Most agreed that, if division 3, part III is to be re-enacted, it must be sunsetted. A 10-year sunset clause is clearly too long. That is why Labor is moving an amendment to reduce the sunset clause to five years. Many of my constituents have contacted me with concerns about the ways in which civil and human rights in Australia have been threatened in recent years. I strongly believe that, whilst we need to protect our citizens from terrorism, we must also protect their human rights and our system of democracy. As my colleague the member for Brisbane said earlier today, Australia needs tough laws to deal with terrorism—there is no doubt about that. But just as important are well-balanced laws that target the terrorists, not innocent citizens. We need strong safeguards to protect the civil and human rights that are fundamental to our freedoms. We must ensure that, in responding to terrorism, we do not undermine or destroy the very liberties that we are seeking to protect. Terry Higgins, Chief Justice of the ACT Supreme Court, said in October 2005:

Can we still claim to live in a democratic state if we do not have the most basic democratic rights? It is important to guard against the violation of civil liberties regardless of whether the challenger is a radical terrorist, or an unduly prescriptive piece of legislation.

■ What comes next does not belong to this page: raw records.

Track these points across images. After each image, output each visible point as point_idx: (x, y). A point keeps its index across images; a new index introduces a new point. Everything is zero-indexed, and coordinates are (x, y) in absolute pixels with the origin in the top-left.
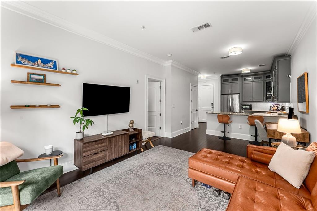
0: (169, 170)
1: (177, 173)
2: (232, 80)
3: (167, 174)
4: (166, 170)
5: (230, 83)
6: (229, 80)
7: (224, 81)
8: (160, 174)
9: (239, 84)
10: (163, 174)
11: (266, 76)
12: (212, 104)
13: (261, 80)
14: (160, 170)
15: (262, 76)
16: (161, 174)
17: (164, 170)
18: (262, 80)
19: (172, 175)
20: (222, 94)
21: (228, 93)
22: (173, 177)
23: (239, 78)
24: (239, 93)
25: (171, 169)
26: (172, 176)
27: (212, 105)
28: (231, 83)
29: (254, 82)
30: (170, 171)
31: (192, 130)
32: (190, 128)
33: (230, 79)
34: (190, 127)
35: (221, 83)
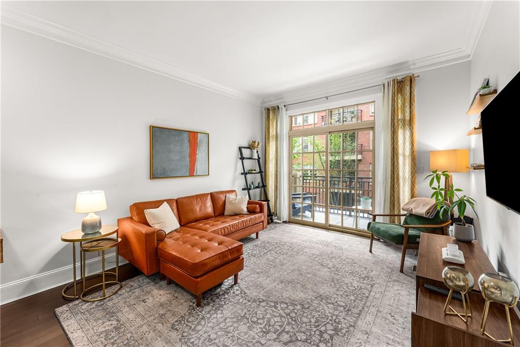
0: (269, 316)
1: (253, 306)
3: (273, 304)
4: (275, 314)
8: (287, 304)
10: (282, 306)
14: (289, 314)
16: (285, 306)
17: (281, 316)
19: (263, 301)
22: (261, 298)
25: (264, 318)
26: (265, 299)
30: (268, 311)
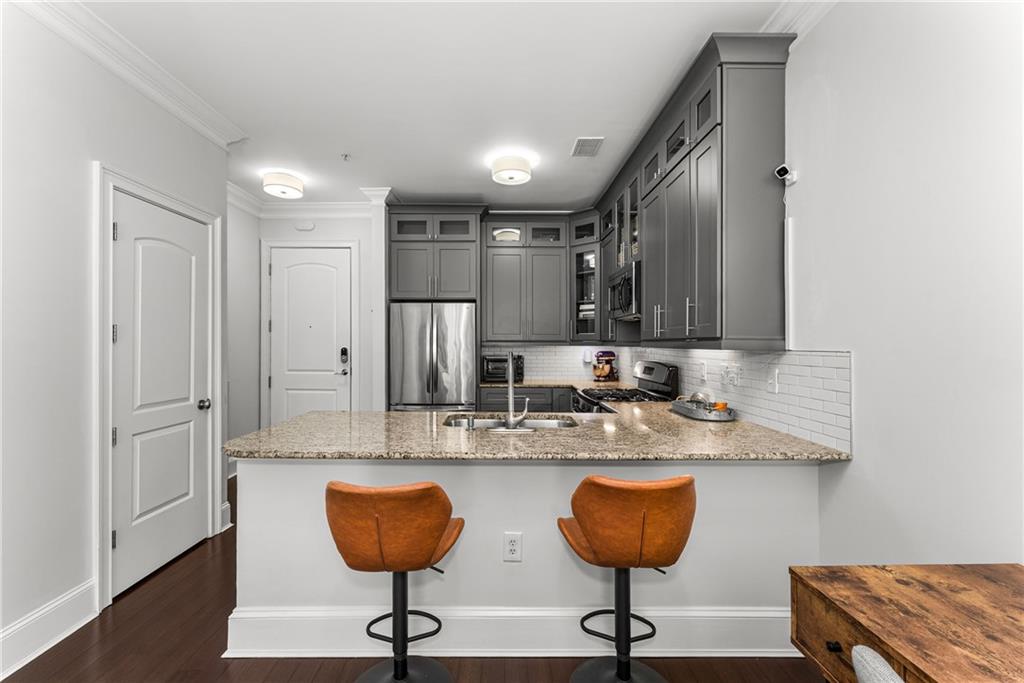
2: (444, 227)
5: (433, 241)
6: (429, 226)
7: (402, 227)
9: (474, 248)
11: (578, 229)
12: (344, 352)
13: (557, 243)
15: (562, 226)
18: (562, 242)
20: (391, 300)
21: (424, 296)
23: (474, 221)
24: (472, 296)
27: (344, 361)
28: (438, 246)
29: (534, 251)
31: (116, 600)
32: (89, 591)
33: (433, 221)
34: (94, 580)
35: (391, 242)
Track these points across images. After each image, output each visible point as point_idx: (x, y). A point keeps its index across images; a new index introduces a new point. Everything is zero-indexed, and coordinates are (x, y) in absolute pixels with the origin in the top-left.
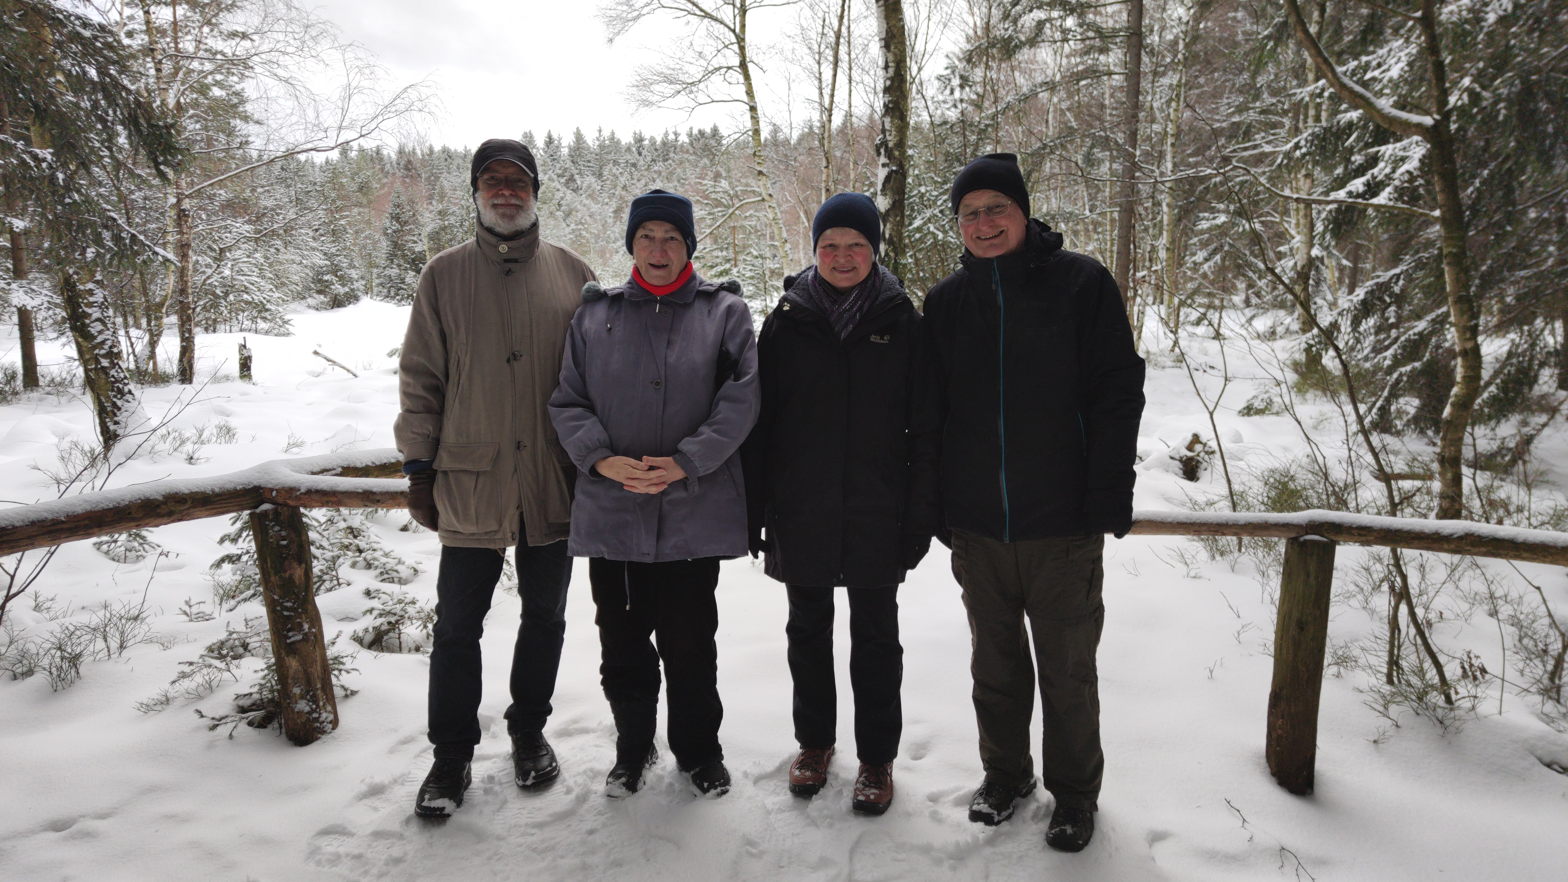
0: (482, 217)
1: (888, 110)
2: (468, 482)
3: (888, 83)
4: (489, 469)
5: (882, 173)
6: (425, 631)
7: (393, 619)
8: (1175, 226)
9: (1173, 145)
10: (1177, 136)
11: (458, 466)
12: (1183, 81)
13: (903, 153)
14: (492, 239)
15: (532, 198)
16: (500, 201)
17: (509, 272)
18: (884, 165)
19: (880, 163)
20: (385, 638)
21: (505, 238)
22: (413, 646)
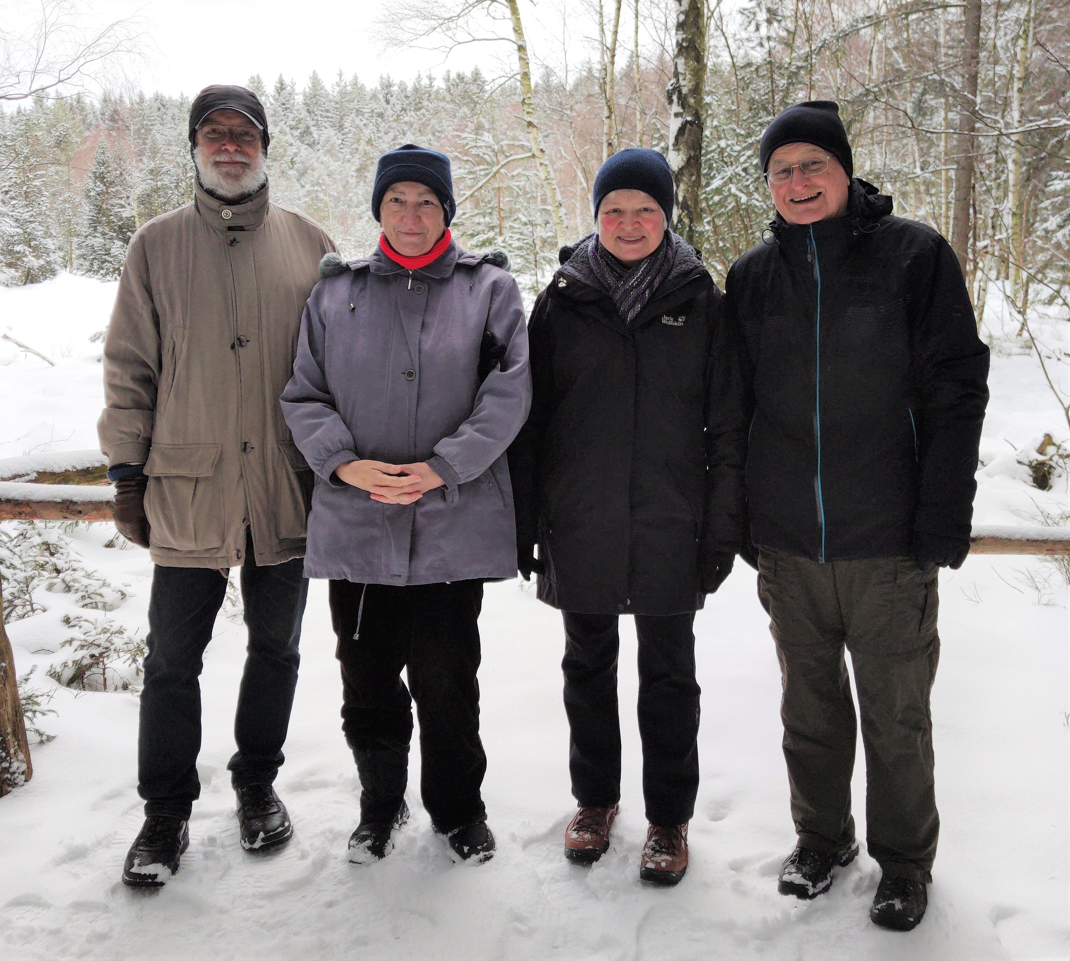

Chief Justice Higgins was expressing his concerns at the Howard government’s proposed antiterrorism laws last year. The Howard government has shown that it is not very good at maintaining that important balance between having tough laws to protect our citizens from terrorism and, at the same time, protecting their civil rights and human rights. The Howard government’s behaviour over the last few years has shown an arrogance and a lack of consultation with state and territory governments and with the public. We must take a balanced approach to protection from terrorism and protection of civil and human rights, and that is why I will support Labor’s amendments to this bill.

Can I again refer to Justice Terry Higgins. I would like to further quote, if I may. He said in an article in the Canberra Times in October last year:

The argument that it is simply a matter of “extraordinary times call for extraordinary measures” is initially persuasive, but less compelling when subject to closer scrutiny. History has shown that, unfortunately, once taken away, rights don’t tend to hover in the stratosphere, waiting to be reactivated. There is the problem that measures that are introduced during times of national emergency have a nasty habit of outstaying their welcome.

I would like to conclude with a quote by Robert Maynard Hutchins:

The death of democracy is not likely to be an assassination from ambush. It will be a slow extinction from apathy, indifference, and undernourishment.

It is absolutely important; it is absolutely vital. Yes, we do need to have strong laws at a time like this, but the balance that has to be struck between the need for those laws and the need to uphold basic human rights and the freedom of our democracy is no less important. I very strongly support our foreshadowed amendments to this bill and I strongly suggest that the government pay due attention to them.